* [RECORDS FOR THE TASK]
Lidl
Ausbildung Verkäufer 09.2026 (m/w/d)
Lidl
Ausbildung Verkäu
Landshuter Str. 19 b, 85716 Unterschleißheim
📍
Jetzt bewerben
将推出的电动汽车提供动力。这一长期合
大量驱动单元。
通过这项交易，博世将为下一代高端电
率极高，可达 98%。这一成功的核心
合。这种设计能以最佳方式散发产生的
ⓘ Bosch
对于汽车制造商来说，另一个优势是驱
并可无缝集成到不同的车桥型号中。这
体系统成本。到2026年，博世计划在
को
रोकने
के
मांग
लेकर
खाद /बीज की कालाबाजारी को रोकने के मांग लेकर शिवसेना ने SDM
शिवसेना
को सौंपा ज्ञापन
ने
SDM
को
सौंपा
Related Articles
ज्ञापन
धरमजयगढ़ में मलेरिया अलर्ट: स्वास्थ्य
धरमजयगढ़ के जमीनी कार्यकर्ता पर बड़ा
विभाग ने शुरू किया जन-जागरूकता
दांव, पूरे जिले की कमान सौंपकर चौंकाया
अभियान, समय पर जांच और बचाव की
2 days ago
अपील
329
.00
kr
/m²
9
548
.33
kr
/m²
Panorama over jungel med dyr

---

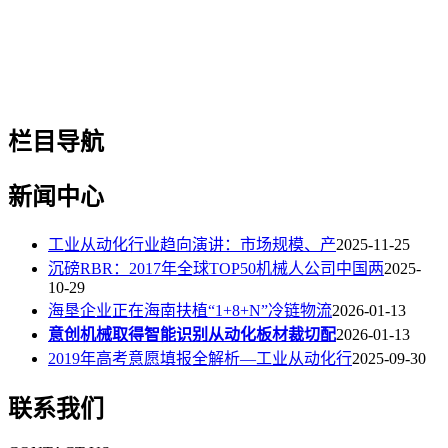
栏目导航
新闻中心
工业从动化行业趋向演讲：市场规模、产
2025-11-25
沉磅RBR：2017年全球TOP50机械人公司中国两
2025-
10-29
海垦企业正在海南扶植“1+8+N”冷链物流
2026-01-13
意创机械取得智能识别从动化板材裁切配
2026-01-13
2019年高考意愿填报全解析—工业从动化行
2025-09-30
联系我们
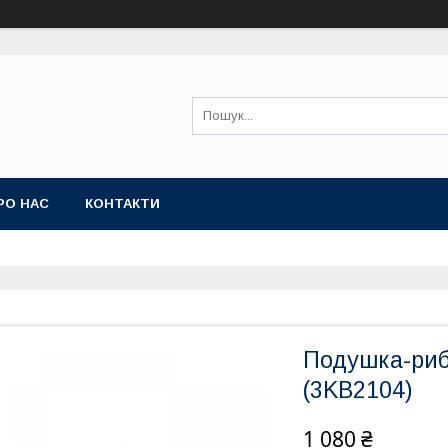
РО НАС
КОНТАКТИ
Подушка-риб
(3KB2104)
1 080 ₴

==

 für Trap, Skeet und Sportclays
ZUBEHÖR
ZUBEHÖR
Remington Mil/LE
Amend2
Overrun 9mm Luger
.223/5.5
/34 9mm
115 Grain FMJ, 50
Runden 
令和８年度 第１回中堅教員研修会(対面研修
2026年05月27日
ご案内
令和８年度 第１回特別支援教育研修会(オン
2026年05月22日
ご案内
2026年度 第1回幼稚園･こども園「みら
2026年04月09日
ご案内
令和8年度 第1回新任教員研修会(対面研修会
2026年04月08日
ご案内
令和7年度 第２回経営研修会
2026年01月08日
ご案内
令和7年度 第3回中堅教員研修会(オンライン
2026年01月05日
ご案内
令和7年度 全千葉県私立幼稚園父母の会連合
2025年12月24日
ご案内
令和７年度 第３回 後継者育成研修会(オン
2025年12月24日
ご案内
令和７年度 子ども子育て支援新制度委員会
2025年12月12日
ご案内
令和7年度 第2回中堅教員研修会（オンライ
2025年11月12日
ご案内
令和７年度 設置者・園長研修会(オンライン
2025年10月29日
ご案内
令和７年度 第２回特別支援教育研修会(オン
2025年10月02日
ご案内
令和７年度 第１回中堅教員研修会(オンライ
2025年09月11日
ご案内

* [ASSIGNMENT]
Could you restate word for word the lines above from the one containing "体系统成本。到2026年，博世计划在" through the one containing "धरमजयगढ़ के जमीनी कार्यकर्ता पर बड़ा", both included, and nothing else?

* [OUTPUT FOR THIS TASK]
体系统成本。到2026年，博世计划在
को
रोकने
के
मांग
लेकर
खाद /बीज की कालाबाजारी को रोकने के मांग लेकर शिवसेना ने SDM
शिवसेना
को सौंपा ज्ञापन
ने
SDM
को
सौंपा
Related Articles
ज्ञापन
धरमजयगढ़ में मलेरिया अलर्ट: स्वास्थ्य
धरमजयगढ़ के जमीनी कार्यकर्ता पर बड़ा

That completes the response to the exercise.